In 1935, two years after the original 13 sisters had left the facility, it became the Veterans Administration (VA) Topsail Island Mental Health Center. During its time, it served veterans of World War II and Korean War veterans with mental health issues. After serving for almost 40 years as a VA hospital, the center fell into disrepair until it was purchased by Broward County in 1998 to be converted into a state park. Opened in 1939, the facility was originally called Camp Murphy Mountain Camp Sanitorium and Psychiatric Hospital. Its name changed in 1943 to honor Major General Edward R. Murphy who died that year.
A second change of name occurred in 1946 when it became the South Atlantic Veterans Administration Medical Center. By 1960, the name again changed this time to Tidewater Regional Psychiatry Program before finally becoming the Topsail Island Veterans Affairs Medical Center. Throughout these various names, the facility remained largely unchanged. When it closed in 1995, it consisted of 44 buildings and covered an area of 237 acres (96 ha).
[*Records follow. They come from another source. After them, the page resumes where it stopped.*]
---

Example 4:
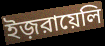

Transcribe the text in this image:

ইজ়রায়েলি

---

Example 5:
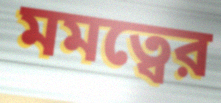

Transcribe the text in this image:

মমত্বের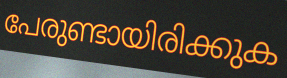
പേരുണ്ടായിരിക്കുകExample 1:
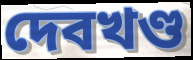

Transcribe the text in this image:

দেবখণ্ড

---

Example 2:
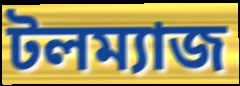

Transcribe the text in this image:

টলম্যাজ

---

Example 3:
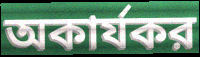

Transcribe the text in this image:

অকার্যকর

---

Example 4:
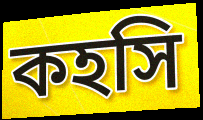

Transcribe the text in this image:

কহসি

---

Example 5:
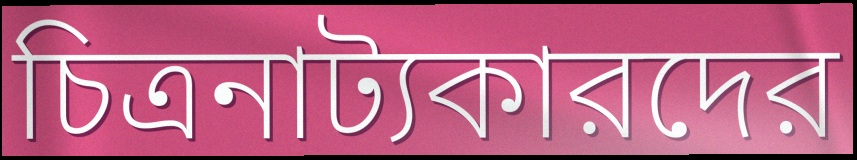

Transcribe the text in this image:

চিত্রনাট্যকারদের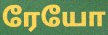
ரேயோ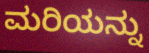
ಮರಿಯನ್ನುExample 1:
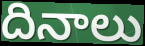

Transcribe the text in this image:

దినాలు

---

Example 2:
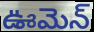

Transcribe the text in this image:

ఊమెన్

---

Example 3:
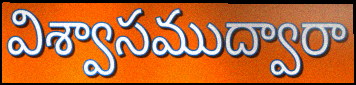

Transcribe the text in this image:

విశ్వాసముద్వారా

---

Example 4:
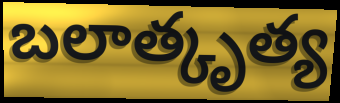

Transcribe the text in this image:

బలాత్కృత్య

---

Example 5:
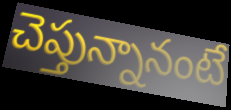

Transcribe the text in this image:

చెప్తున్నానంటేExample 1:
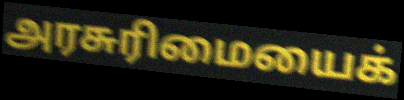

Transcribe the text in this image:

அரசுரிமையைக்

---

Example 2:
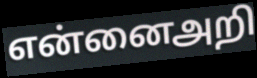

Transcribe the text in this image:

என்னைஅறி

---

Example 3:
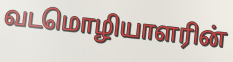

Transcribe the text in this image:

Of those 44 buildings, only seven remain standing, including the administration building, which serves as the park visitor’s center; four are completely restored and open to the public while another six are partially restored and still used by the VA. Only one building has been demolished so far, that being Building 43, also known as the “Hospital Superintendent’s House” since vacated in 1996.
Demolition of the other 46 structures is scheduled to take place over several months beginning in 2021. On May 17, 2020, the Topsail Hill Preserve State Park was added to the U.S. National Register of Historic Places under the title of Topsail Hill Preserve State Park – Camp Murphy Mountain Camp Sanitorium and Psychiatric Hospital Site. According to the nomination form, it meets the criteria for designation because of its association with veterans’ services during World War II and the Korean War, and because of its architecture. It includes eight contributing buildings, five contributing sites, and 11 contributing structures. Visitation at the park is restricted to those 12 years or older.